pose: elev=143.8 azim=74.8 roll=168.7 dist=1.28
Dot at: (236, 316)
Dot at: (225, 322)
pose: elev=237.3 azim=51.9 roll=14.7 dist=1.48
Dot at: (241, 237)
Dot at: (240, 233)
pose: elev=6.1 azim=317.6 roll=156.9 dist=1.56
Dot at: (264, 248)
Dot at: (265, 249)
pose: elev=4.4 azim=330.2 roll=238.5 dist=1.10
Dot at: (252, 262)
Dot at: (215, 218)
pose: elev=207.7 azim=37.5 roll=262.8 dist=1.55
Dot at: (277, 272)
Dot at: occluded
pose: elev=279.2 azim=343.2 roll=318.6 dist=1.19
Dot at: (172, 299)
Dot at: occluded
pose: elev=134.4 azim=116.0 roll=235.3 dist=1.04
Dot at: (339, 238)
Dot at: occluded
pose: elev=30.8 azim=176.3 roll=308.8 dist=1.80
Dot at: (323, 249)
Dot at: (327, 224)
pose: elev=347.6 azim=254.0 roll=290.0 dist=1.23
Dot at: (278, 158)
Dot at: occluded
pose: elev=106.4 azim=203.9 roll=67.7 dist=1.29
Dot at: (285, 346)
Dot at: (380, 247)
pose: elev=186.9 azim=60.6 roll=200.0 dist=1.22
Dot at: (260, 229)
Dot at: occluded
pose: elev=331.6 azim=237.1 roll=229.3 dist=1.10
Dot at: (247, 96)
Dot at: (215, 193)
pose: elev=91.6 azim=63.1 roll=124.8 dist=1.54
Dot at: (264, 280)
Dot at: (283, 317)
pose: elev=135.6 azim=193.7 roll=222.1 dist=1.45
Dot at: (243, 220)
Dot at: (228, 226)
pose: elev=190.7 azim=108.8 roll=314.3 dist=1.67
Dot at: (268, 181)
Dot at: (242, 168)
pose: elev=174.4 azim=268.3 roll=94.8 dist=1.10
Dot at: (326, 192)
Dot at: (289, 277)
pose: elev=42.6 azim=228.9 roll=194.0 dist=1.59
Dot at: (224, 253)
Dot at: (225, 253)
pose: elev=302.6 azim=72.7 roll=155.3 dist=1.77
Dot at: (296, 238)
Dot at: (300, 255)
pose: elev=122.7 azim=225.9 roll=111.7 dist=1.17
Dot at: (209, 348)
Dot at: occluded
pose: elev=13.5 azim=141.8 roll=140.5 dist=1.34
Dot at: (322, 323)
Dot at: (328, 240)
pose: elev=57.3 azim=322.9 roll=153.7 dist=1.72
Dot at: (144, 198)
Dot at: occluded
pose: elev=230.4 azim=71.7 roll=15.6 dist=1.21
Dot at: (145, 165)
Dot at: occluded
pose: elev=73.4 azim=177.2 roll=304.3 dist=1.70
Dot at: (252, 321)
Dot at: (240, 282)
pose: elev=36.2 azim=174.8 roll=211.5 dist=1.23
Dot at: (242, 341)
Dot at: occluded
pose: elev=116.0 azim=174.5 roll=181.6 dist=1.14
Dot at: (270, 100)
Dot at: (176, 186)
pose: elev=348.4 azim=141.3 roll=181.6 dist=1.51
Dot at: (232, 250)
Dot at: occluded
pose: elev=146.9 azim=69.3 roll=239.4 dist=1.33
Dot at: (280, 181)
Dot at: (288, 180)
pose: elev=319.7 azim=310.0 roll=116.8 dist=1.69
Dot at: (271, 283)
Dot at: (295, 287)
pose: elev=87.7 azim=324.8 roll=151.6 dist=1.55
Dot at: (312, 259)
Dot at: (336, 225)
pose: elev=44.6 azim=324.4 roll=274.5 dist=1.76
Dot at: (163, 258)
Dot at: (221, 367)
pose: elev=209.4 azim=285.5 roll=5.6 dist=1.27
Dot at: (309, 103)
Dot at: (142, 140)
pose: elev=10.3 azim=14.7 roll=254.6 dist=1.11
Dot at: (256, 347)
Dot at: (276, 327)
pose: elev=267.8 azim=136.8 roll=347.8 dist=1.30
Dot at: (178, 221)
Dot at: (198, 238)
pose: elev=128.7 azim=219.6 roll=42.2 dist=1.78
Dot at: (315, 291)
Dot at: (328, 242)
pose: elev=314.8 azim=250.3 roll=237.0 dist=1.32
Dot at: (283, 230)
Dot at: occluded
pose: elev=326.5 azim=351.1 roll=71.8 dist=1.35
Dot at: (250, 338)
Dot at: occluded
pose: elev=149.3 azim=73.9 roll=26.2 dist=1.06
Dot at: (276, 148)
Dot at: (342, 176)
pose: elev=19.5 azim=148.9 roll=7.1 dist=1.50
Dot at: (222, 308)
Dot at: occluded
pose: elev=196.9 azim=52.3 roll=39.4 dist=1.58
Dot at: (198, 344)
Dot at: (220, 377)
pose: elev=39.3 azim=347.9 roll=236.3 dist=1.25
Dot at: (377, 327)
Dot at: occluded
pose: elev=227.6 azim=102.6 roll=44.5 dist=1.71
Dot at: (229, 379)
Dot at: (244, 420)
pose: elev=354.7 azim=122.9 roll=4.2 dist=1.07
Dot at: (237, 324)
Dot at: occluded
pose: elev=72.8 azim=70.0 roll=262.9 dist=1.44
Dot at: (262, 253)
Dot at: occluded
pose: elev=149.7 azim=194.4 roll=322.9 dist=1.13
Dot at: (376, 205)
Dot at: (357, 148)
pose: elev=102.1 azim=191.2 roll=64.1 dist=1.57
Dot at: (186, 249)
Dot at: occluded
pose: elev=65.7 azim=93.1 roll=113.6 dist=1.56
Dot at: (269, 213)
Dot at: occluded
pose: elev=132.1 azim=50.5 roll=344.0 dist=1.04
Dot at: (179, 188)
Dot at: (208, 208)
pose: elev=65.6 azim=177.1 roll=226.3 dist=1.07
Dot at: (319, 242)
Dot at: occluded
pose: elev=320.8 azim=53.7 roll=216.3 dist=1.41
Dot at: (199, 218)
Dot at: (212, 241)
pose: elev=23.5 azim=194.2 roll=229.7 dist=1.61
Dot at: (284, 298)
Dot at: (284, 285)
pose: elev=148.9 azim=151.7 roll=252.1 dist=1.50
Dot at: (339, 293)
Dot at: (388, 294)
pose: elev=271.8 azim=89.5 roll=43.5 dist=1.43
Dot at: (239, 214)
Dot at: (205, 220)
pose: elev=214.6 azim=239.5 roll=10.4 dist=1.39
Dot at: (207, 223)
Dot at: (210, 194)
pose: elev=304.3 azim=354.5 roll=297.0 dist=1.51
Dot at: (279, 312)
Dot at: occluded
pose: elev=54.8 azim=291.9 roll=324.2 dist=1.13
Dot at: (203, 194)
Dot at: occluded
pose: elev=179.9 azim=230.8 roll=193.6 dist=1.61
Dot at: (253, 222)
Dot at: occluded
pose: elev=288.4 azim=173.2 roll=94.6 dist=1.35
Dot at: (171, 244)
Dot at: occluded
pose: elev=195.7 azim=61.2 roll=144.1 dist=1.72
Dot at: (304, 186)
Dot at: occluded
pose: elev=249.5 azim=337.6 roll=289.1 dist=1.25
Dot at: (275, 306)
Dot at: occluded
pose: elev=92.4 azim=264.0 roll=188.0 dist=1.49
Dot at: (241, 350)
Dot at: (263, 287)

....

> _DIRECTIONS_: Present the whole listing above as a Markdown table with two columns, No. and Text, giving each line a running number under No. and the line itself under Text. Leave out blank lines.

> _THE RESULT_:
| No. | Text |
|---|---|
| 1 | pose: elev=143.8 azim=74.8 roll=168.7 dist=1.28 |
| 2 | Dot at: (236, 316) |
| 3 | Dot at: (225, 322) |
| 4 | pose: elev=237.3 azim=51.9 roll=14.7 dist=1.48 |
| 5 | Dot at: (241, 237) |
| 6 | Dot at: (240, 233) |
| 7 | pose: elev=6.1 azim=317.6 roll=156.9 dist=1.56 |
| 8 | Dot at: (264, 248) |
| 9 | Dot at: (265, 249) |
| 10 | pose: elev=4.4 azim=330.2 roll=238.5 dist=1.10 |
| 11 | Dot at: (252, 262) |
| 12 | Dot at: (215, 218) |
| 13 | pose: elev=207.7 azim=37.5 roll=262.8 dist=1.55 |
| 14 | Dot at: (277, 272) |
| 15 | Dot at: occluded |
| 16 | pose: elev=279.2 azim=343.2 roll=318.6 dist=1.19 |
| 17 | Dot at: (172, 299) |
| 18 | Dot at: occluded |
| 19 | pose: elev=134.4 azim=116.0 roll=235.3 dist=1.04 |
| 20 | Dot at: (339, 238) |
| 21 | Dot at: occluded |
| 22 | pose: elev=30.8 azim=176.3 roll=308.8 dist=1.80 |
| 23 | Dot at: (323, 249) |
| 24 | Dot at: (327, 224) |
| 25 | pose: elev=347.6 azim=254.0 roll=290.0 dist=1.23 |
| 26 | Dot at: (278, 158) |
| 27 | Dot at: occluded |
| 28 | pose: elev=106.4 azim=203.9 roll=67.7 dist=1.29 |
| 29 | Dot at: (285, 346) |
| 30 | Dot at: (380, 247) |
| 31 | pose: elev=186.9 azim=60.6 roll=200.0 dist=1.22 |
| 32 | Dot at: (260, 229) |
| 33 | Dot at: occluded |
| 34 | pose: elev=331.6 azim=237.1 roll=229.3 dist=1.10 |
| 35 | Dot at: (247, 96) |
| 36 | Dot at: (215, 193) |
| 37 | pose: elev=91.6 azim=63.1 roll=124.8 dist=1.54 |
| 38 | Dot at: (264, 280) |
| 39 | Dot at: (283, 317) |
| 40 | pose: elev=135.6 azim=193.7 roll=222.1 dist=1.45 |
| 41 | Dot at: (243, 220) |
| 42 | Dot at: (228, 226) |
| 43 | pose: elev=190.7 azim=108.8 roll=314.3 dist=1.67 |
| 44 | Dot at: (268, 181) |
| 45 | Dot at: (242, 168) |
| 46 | pose: elev=174.4 azim=268.3 roll=94.8 dist=1.10 |
| 47 | Dot at: (326, 192) |
| 48 | Dot at: (289, 277) |
| 49 | pose: elev=42.6 azim=228.9 roll=194.0 dist=1.59 |
| 50 | Dot at: (224, 253) |
| 51 | Dot at: (225, 253) |
| 52 | pose: elev=302.6 azim=72.7 roll=155.3 dist=1.77 |
| 53 | Dot at: (296, 238) |
| 54 | Dot at: (300, 255) |
| 55 | pose: elev=122.7 azim=225.9 roll=111.7 dist=1.17 |
| 56 | Dot at: (209, 348) |
| 57 | Dot at: occluded |
| 58 | pose: elev=13.5 azim=141.8 roll=140.5 dist=1.34 |
| 59 | Dot at: (322, 323) |
| 60 | Dot at: (328, 240) |
| 61 | pose: elev=57.3 azim=322.9 roll=153.7 dist=1.72 |
| 62 | Dot at: (144, 198) |
| 63 | Dot at: occluded |
| 64 | pose: elev=230.4 azim=71.7 roll=15.6 dist=1.21 |
| 65 | Dot at: (145, 165) |
| 66 | Dot at: occluded |
| 67 | pose: elev=73.4 azim=177.2 roll=304.3 dist=1.70 |
| 68 | Dot at: (252, 321) |
| 69 | Dot at: (240, 282) |
| 70 | pose: elev=36.2 azim=174.8 roll=211.5 dist=1.23 |
| 71 | Dot at: (242, 341) |
| 72 | Dot at: occluded |
| 73 | pose: elev=116.0 azim=174.5 roll=181.6 dist=1.14 |
| 74 | Dot at: (270, 100) |
| 75 | Dot at: (176, 186) |
| 76 | pose: elev=348.4 azim=141.3 roll=181.6 dist=1.51 |
| 77 | Dot at: (232, 250) |
| 78 | Dot at: occluded |
| 79 | pose: elev=146.9 azim=69.3 roll=239.4 dist=1.33 |
| 80 | Dot at: (280, 181) |
| 81 | Dot at: (288, 180) |
| 82 | pose: elev=319.7 azim=310.0 roll=116.8 dist=1.69 |
| 83 | Dot at: (271, 283) |
| 84 | Dot at: (295, 287) |
| 85 | pose: elev=87.7 azim=324.8 roll=151.6 dist=1.55 |
| 86 | Dot at: (312, 259) |
| 87 | Dot at: (336, 225) |
| 88 | pose: elev=44.6 azim=324.4 roll=274.5 dist=1.76 |
| 89 | Dot at: (163, 258) |
| 90 | Dot at: (221, 367) |
| 91 | pose: elev=209.4 azim=285.5 roll=5.6 dist=1.27 |
| 92 | Dot at: (309, 103) |
| 93 | Dot at: (142, 140) |
| 94 | pose: elev=10.3 azim=14.7 roll=254.6 dist=1.11 |
| 95 | Dot at: (256, 347) |
| 96 | Dot at: (276, 327) |
| 97 | pose: elev=267.8 azim=136.8 roll=347.8 dist=1.30 |
| 98 | Dot at: (178, 221) |
| 99 | Dot at: (198, 238) |
| 100 | pose: elev=128.7 azim=219.6 roll=42.2 dist=1.78 |
| 101 | Dot at: (315, 291) |
| 102 | Dot at: (328, 242) |
| 103 | pose: elev=314.8 azim=250.3 roll=237.0 dist=1.32 |
| 104 | Dot at: (283, 230) |
| 105 | Dot at: occluded |
| 106 | pose: elev=326.5 azim=351.1 roll=71.8 dist=1.35 |
| 107 | Dot at: (250, 338) |
| 108 | Dot at: occluded |
| 109 | pose: elev=149.3 azim=73.9 roll=26.2 dist=1.06 |
| 110 | Dot at: (276, 148) |
| 111 | Dot at: (342, 176) |
| 112 | pose: elev=19.5 azim=148.9 roll=7.1 dist=1.50 |
| 113 | Dot at: (222, 308) |
| 114 | Dot at: occluded |
| 115 | pose: elev=196.9 azim=52.3 roll=39.4 dist=1.58 |
| 116 | Dot at: (198, 344) |
| 117 | Dot at: (220, 377) |
| 118 | pose: elev=39.3 azim=347.9 roll=236.3 dist=1.25 |
| 119 | Dot at: (377, 327) |
| 120 | Dot at: occluded |
| 121 | pose: elev=227.6 azim=102.6 roll=44.5 dist=1.71 |
| 122 | Dot at: (229, 379) |
| 123 | Dot at: (244, 420) |
| 124 | pose: elev=354.7 azim=122.9 roll=4.2 dist=1.07 |
| 125 | Dot at: (237, 324) |
| 126 | Dot at: occluded |
| 127 | pose: elev=72.8 azim=70.0 roll=262.9 dist=1.44 |
| 128 | Dot at: (262, 253) |
| 129 | Dot at: occluded |
| 130 | pose: elev=149.7 azim=194.4 roll=322.9 dist=1.13 |
| 131 | Dot at: (376, 205) |
| 132 | Dot at: (357, 148) |
| 133 | pose: elev=102.1 azim=191.2 roll=64.1 dist=1.57 |
| 134 | Dot at: (186, 249) |
| 135 | Dot at: occluded |
| 136 | pose: elev=65.7 azim=93.1 roll=113.6 dist=1.56 |
| 137 | Dot at: (269, 213) |
| 138 | Dot at: occluded |
| 139 | pose: elev=132.1 azim=50.5 roll=344.0 dist=1.04 |
| 140 | Dot at: (179, 188) |
| 141 | Dot at: (208, 208) |
| 142 | pose: elev=65.6 azim=177.1 roll=226.3 dist=1.07 |
| 143 | Dot at: (319, 242) |
| 144 | Dot at: occluded |
| 145 | pose: elev=320.8 azim=53.7 roll=216.3 dist=1.41 |
| 146 | Dot at: (199, 218) |
| 147 | Dot at: (212, 241) |
| 148 | pose: elev=23.5 azim=194.2 roll=229.7 dist=1.61 |
| 149 | Dot at: (284, 298) |
| 150 | Dot at: (284, 285) |
| 151 | pose: elev=148.9 azim=151.7 roll=252.1 dist=1.50 |
| 152 | Dot at: (339, 293) |
| 153 | Dot at: (388, 294) |
| 154 | pose: elev=271.8 azim=89.5 roll=43.5 dist=1.43 |
| 155 | Dot at: (239, 214) |
| 156 | Dot at: (205, 220) |
| 157 | pose: elev=214.6 azim=239.5 roll=10.4 dist=1.39 |
| 158 | Dot at: (207, 223) |
| 159 | Dot at: (210, 194) |
| 160 | pose: elev=304.3 azim=354.5 roll=297.0 dist=1.51 |
| 161 | Dot at: (279, 312) |
| 162 | Dot at: occluded |
| 163 | pose: elev=54.8 azim=291.9 roll=324.2 dist=1.13 |
| 164 | Dot at: (203, 194) |
| 165 | Dot at: occluded |
| 166 | pose: elev=179.9 azim=230.8 roll=193.6 dist=1.61 |
| 167 | Dot at: (253, 222) |
| 168 | Dot at: occluded |
| 169 | pose: elev=288.4 azim=173.2 roll=94.6 dist=1.35 |
| 170 | Dot at: (171, 244) |
| 171 | Dot at: occluded |
| 172 | pose: elev=195.7 azim=61.2 roll=144.1 dist=1.72 |
| 173 | Dot at: (304, 186) |
| 174 | Dot at: occluded |
| 175 | pose: elev=249.5 azim=337.6 roll=289.1 dist=1.25 |
| 176 | Dot at: (275, 306) |
| 177 | Dot at: occluded |
| 178 | pose: elev=92.4 azim=264.0 roll=188.0 dist=1.49 |
| 179 | Dot at: (241, 350) |
| 180 | Dot at: (263, 287) |